Francesca Airaghi avatar Lunedì 11 Maggio 2009, 11:30 in Cronaca italiana di Francesca Airaghi
migranti1.jpgFuggono dalla loro terra a causa della fame e dalla povertà, alla ricerca di una vita migliore. Della felicità. Ma spesso, sulla loro strada, non trovano che ulteriori sofferenze. Sono i migranti, e arrivano dal mare. Le loro storie? Tutte simili, tutte drammatiche.

Il ministro dell'Interno, Roberto Maroni, nei loro confronti, ha deciso di adottare la linea dura, quella dei respingimenti. Non senza polemiche.

Ma veniamo alla cronaca odierna . Il governo maltese, come si apprende dall'agenzia Ansa non ha autorizzato l'ingresso nel porto della Valletta della nave Spica della Marina Militare Italiana, con a bordo 69 migranti, tra i quali 16 donne, recuperati domenica nel canale di Sicilia (in acque di competenza malteseper quanto riguarda le operazioni Sar di ricerca e soccorso). Il pattugliatore stava facendo rientro da Tripoli, dove aveva trasferito domenica mattina altri 162 extracomunitari respinti in Libia dalle autorità italiane.

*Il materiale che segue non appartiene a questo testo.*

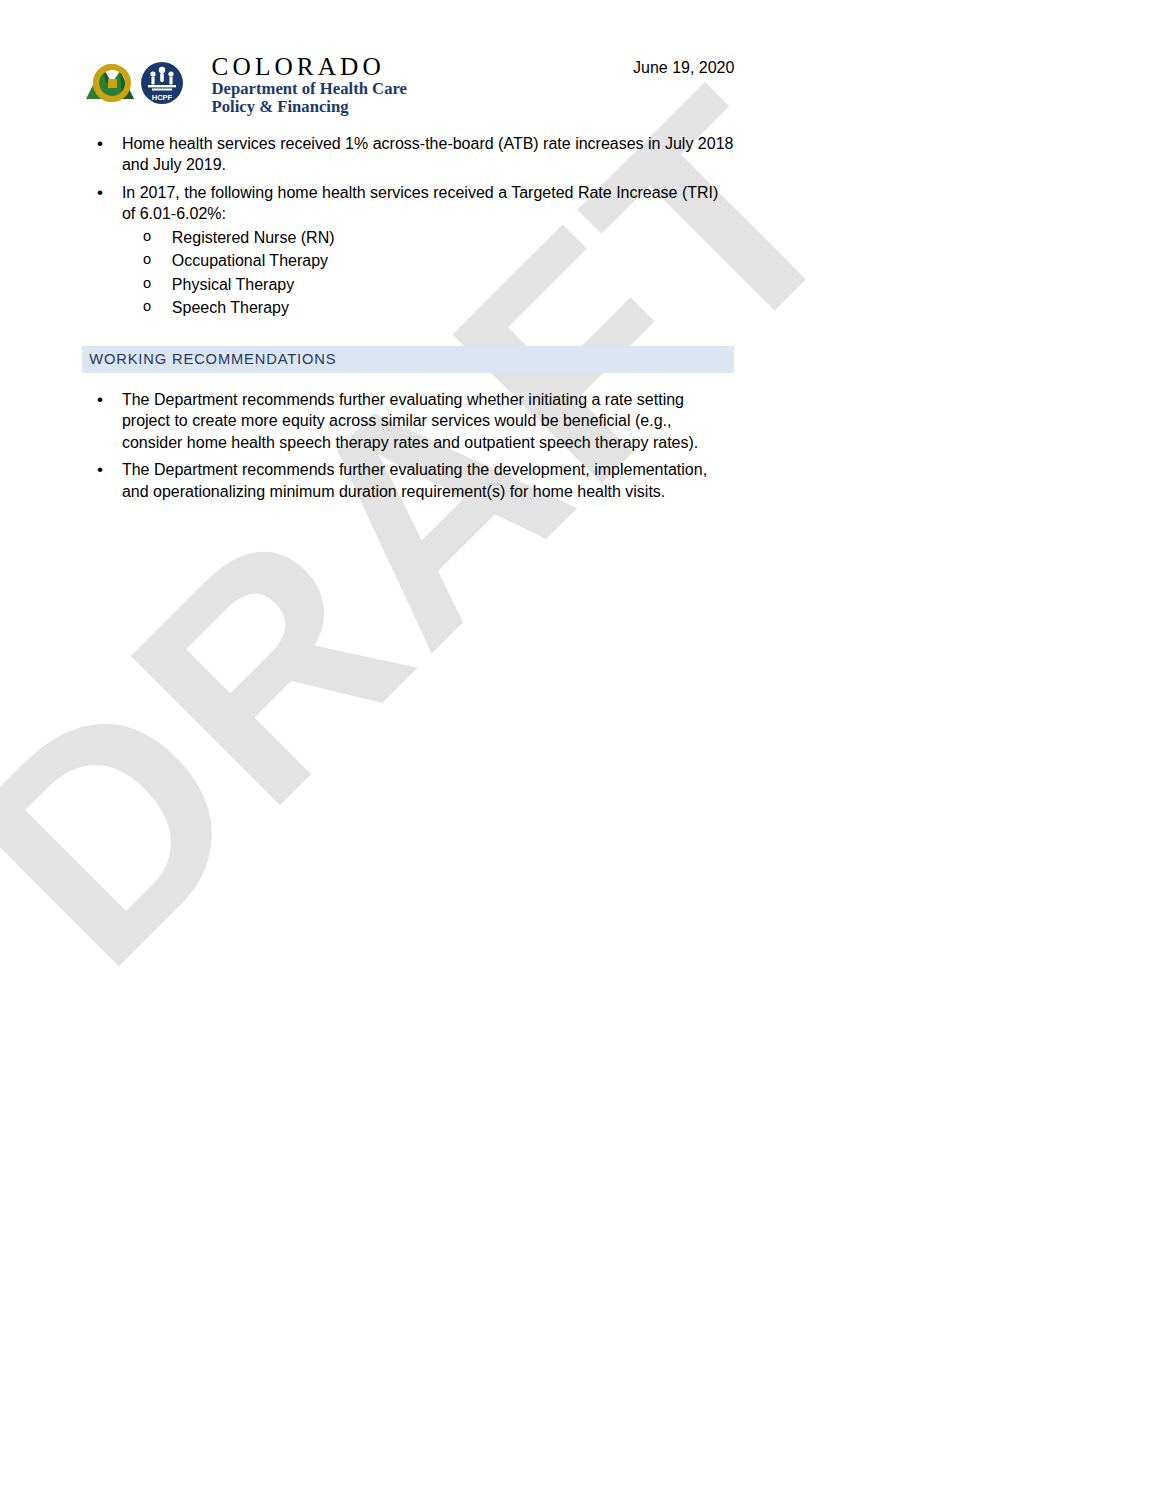DRAFT
HCPF
COLORADO Department of Health Care Policy & Financing
June 19, 2020
Home health services received 1% across-the-board (ATB) rate increases in July 2018 and July 2019.
In 2017, the following home health services received a Targeted Rate Increase (TRI) of 6.01-6.02%:
Registered Nurse (RN)
Occupational Therapy
Physical Therapy
Speech Therapy
Working Recommendations
The Department recommends further evaluating whether initiating a rate setting project to create more equity across similar services would be beneficial (e.g., consider home health speech therapy rates and outpatient speech therapy rates).
The Department recommends further evaluating the development, implementation, and operationalizing minimum duration requirement(s) for home health visits.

Ora la nave "Spica" sta facendo rotta verso Porto Empedocle. La decisione è stata presa dalle autorità italiane, d'intesa con quelle maltesi che hanno coordinato le operazioni. Infatti, dopo gli scontri diplomatici tra Italia e Malta legati alla vicenda della Pinar (di seguito vi invitiamo a vedere l'incursione fatta dalla Iene), il mercantile turco rimasto fermo per quattro giorni con 144 migranti a bordo in attesa di un accordo sulla loro destinazione finale, La Valletta aveva detto di condividere pienamente la linea dei respingimenti adottato dal governo italiano.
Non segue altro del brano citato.